Ao assumir o trono, Charles também se tornou o chefe da Commonwealth, associação de 56 países da comunidade britânica, com 2,5 bilhões de pessoas. Para 14 deles, além do Reino Unido, o rei ainda é o chefe de Estado.
Elizabeth II cultivou relações pessoais com muitos líderes da Commonwealth para manter o grupo unido. Charles, porém, não tem o mesmo prestígio e alguns países já sugeriram acabar com o vínculo com o Reino Unido e escolher seus próprios chefes de Estado.
Seguindo o exemplo de Barbados, que se tornou uma república, em 2021, outras nações caribenhas - como Jamaica e Antígua e Barbuda - podem ir pelo mesmo caminho. "É possível que alguns países da Commonwealth se tornem repúblicas durante o reinado de Charles, mas isso também aconteceu enquanto a rainha estava viva, então não espero que a situação mude drasticamente", disse George Gross, pesquisador do King’s College London. "Mesmo que alguns se tornem repúblicas, não significa que eles deixarão a Commonwealth."
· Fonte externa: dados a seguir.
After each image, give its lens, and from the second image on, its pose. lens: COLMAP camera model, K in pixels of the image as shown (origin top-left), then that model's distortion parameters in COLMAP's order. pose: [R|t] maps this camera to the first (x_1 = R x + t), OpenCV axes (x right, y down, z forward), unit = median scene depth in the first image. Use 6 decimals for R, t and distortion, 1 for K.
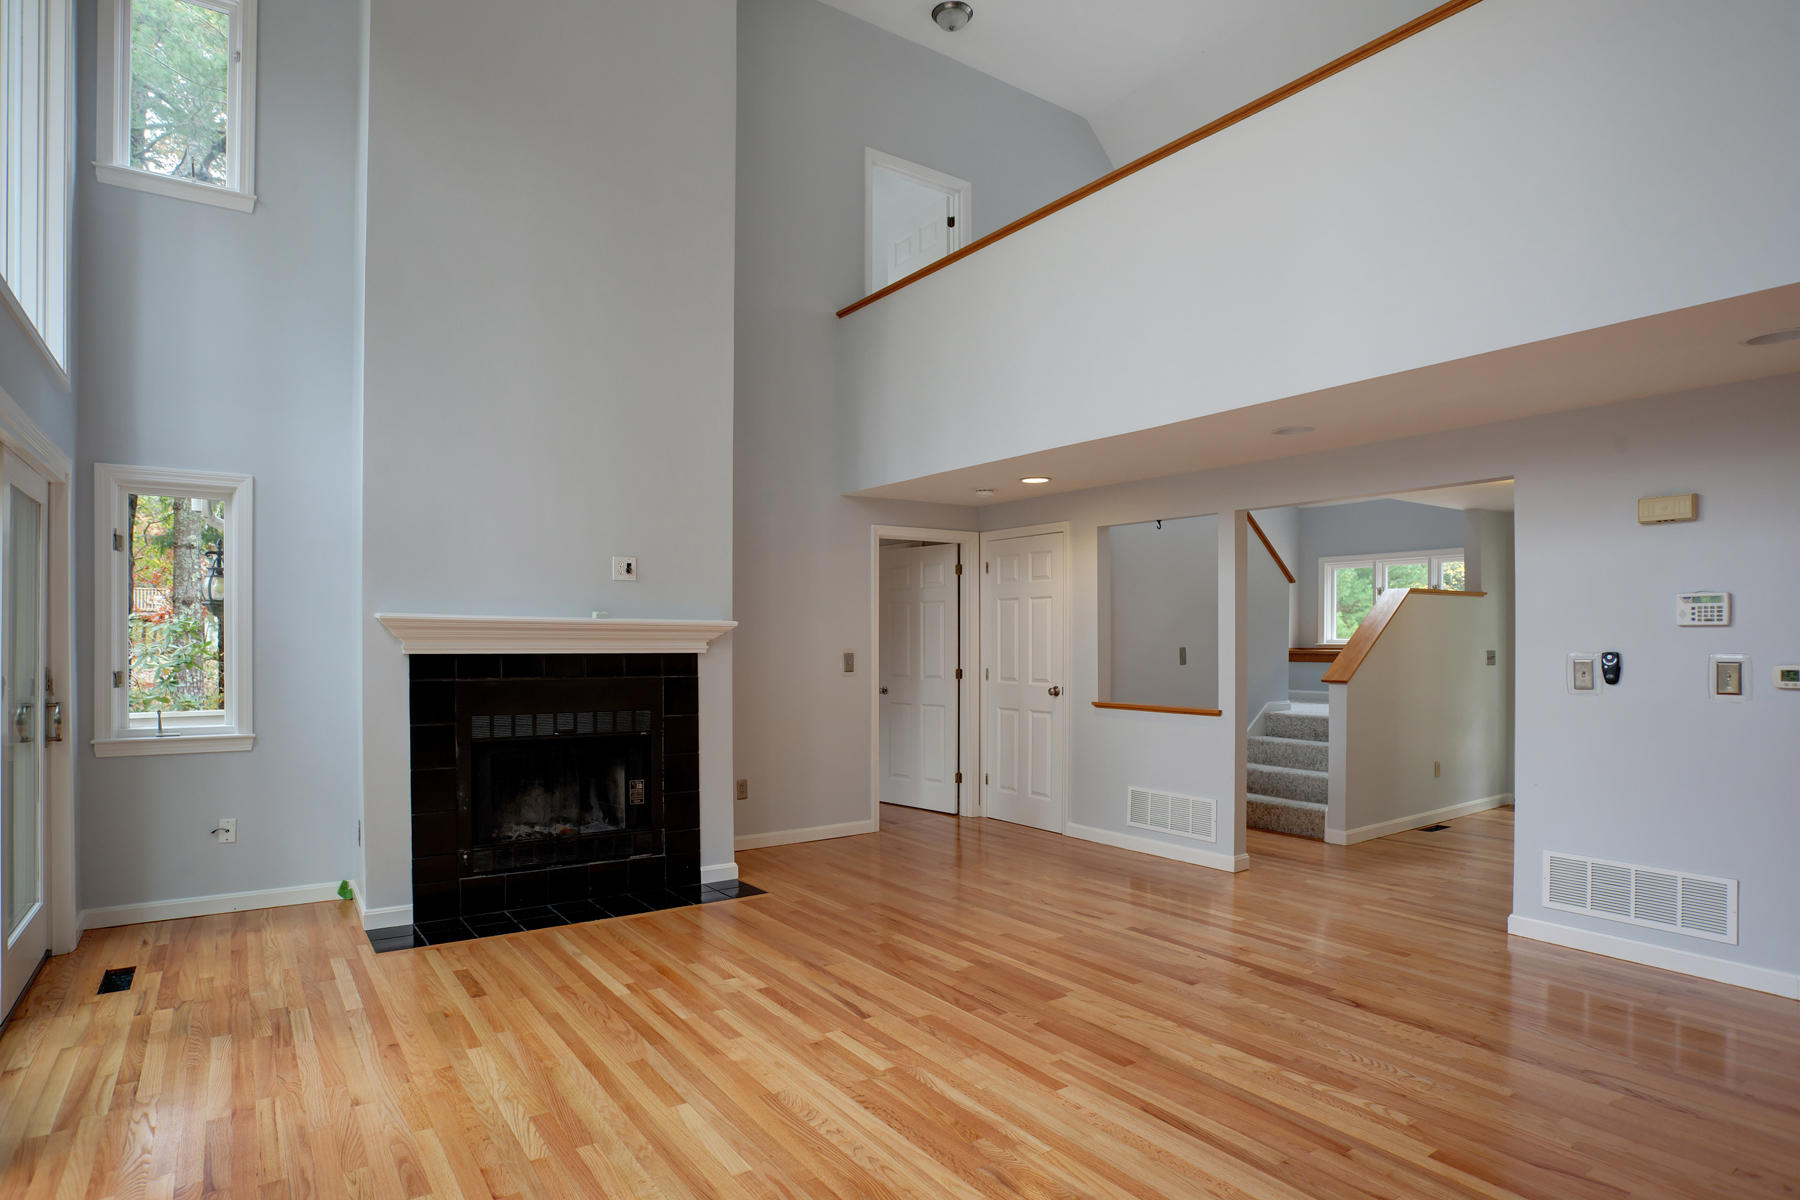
lens RADIAL K [[956.7, 0, 894.5], [0, 956.7, 651.0], [0, 0, 1]] dist [-0.081280, 0.030809]
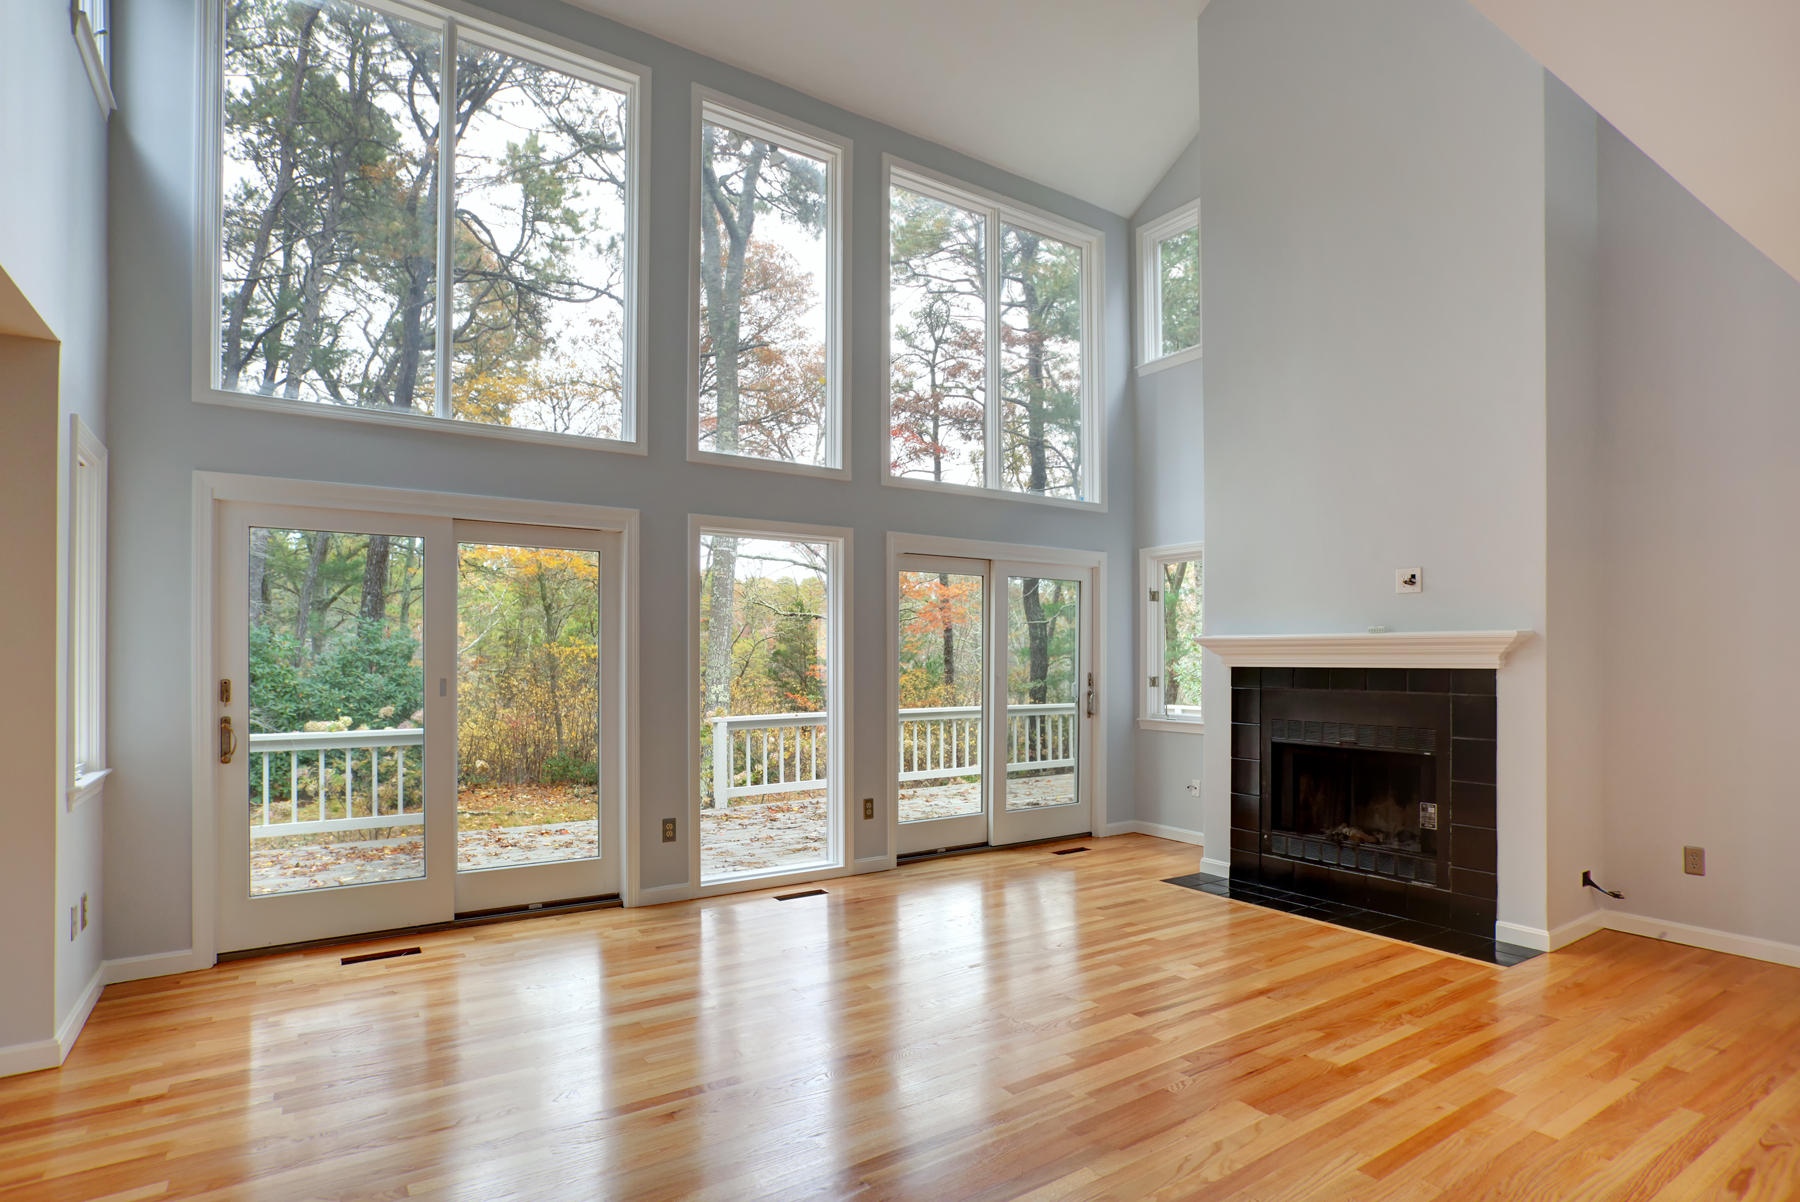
lens RADIAL K [[917.5, 0, 902.6], [0, 917.5, 661.9], [0, 0, 1]] dist [0.000174, 0.000165]
pose [[-0.018393, -0.002798, -0.999827, 0.655212], [-0.008286, 0.999962, -0.002646, 0.003420], [0.999797, 0.008236, -0.018415, 0.506299]]
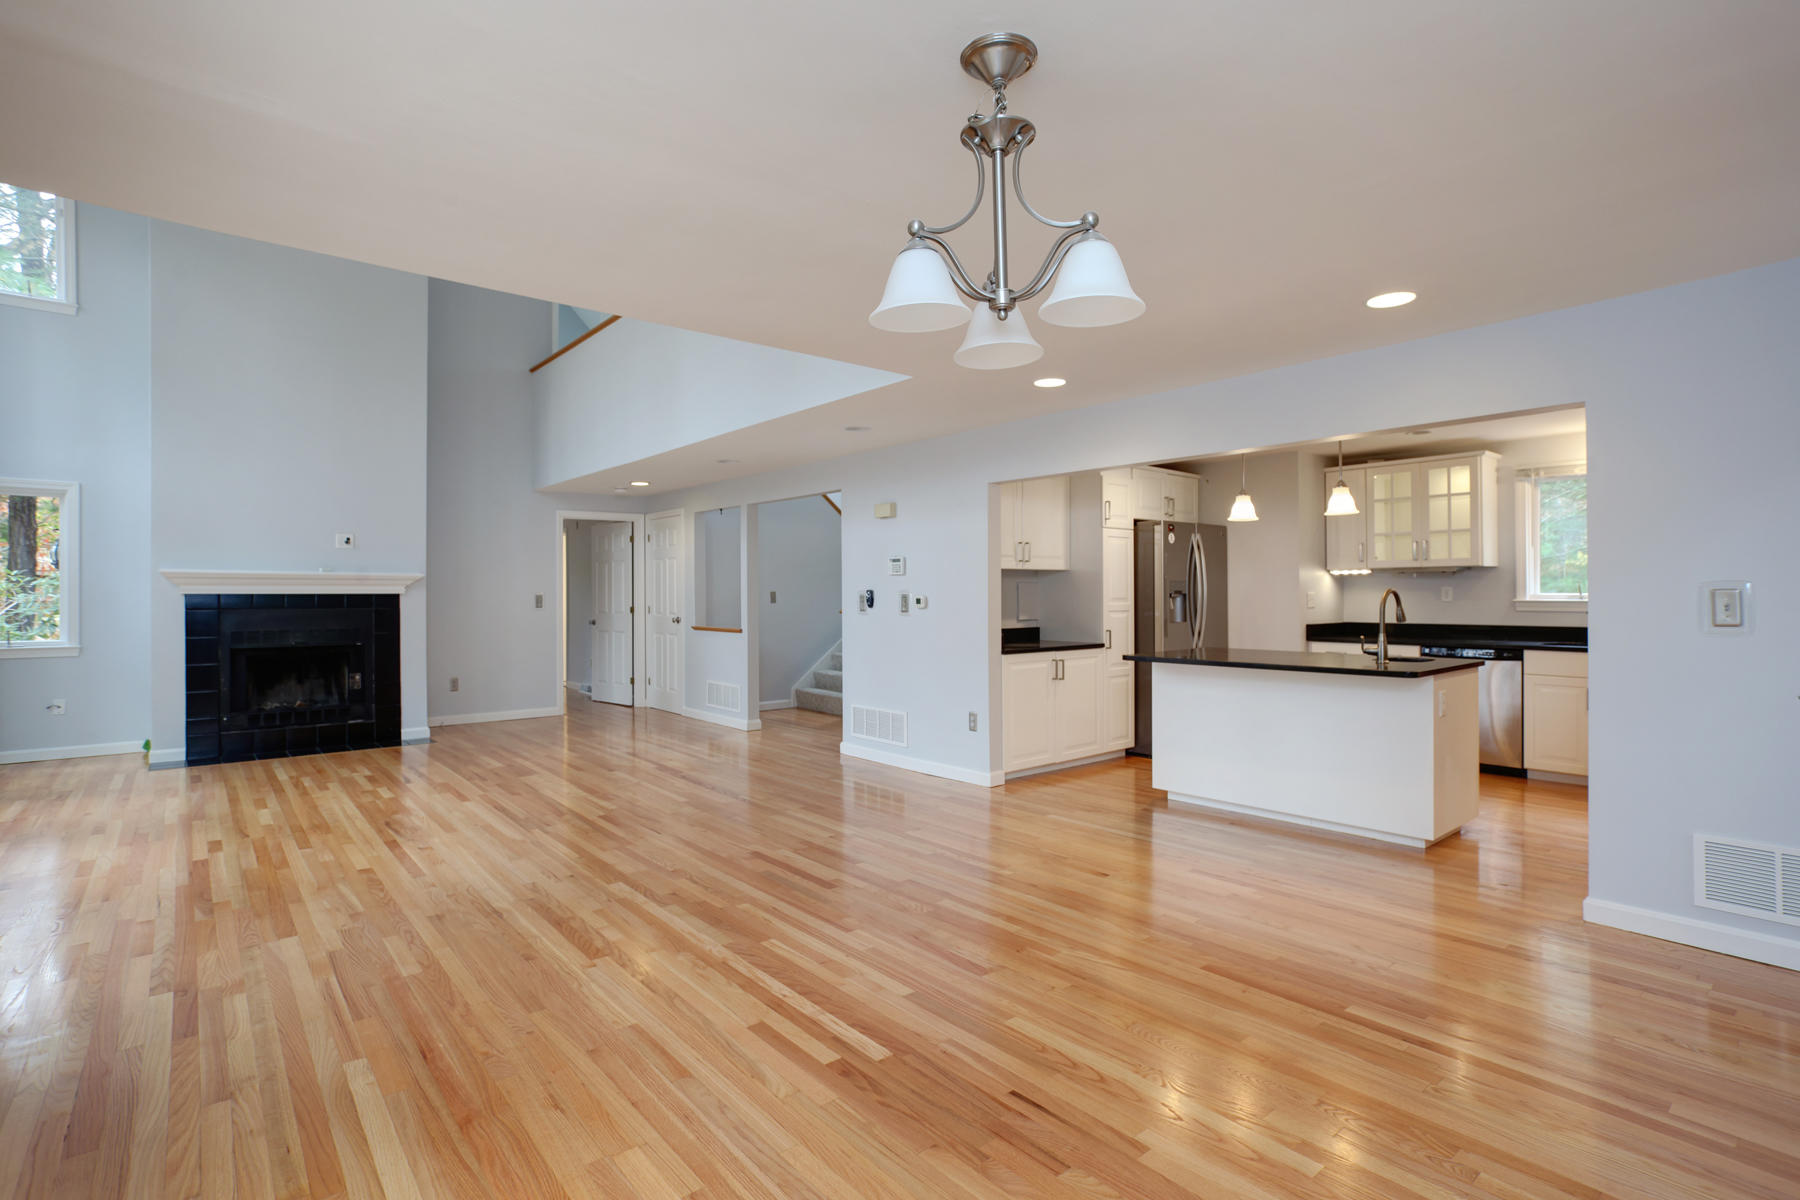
lens RADIAL K [[892.4, 0, 900.0], [0, 892.4, 600.0], [0, 0, 1]] dist [0.001067, 0.001029]
pose [[0.998148, -0.002976, 0.060765, 0.559408], [0.003223, 0.999987, -0.003978, 0.021727], [-0.060752, 0.004166, 0.998144, -0.559626]]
Outra incerteza será como lidar com a Escócia. Pesquisas recentes indicam que apenas 45% dos escoceses gostariam de manter a monarquia, com 36% dizendo que o fim do reinado de Elizabeth II seria o momento certo para uma transição à república.
"Tentar impedir que a Grã-Bretanha se fragmente e unificar um Reino Unido fragmentado é um dos desafios de Charles", disse Pauline Maclaran, especialista na família real e professora da Royal Holloway University.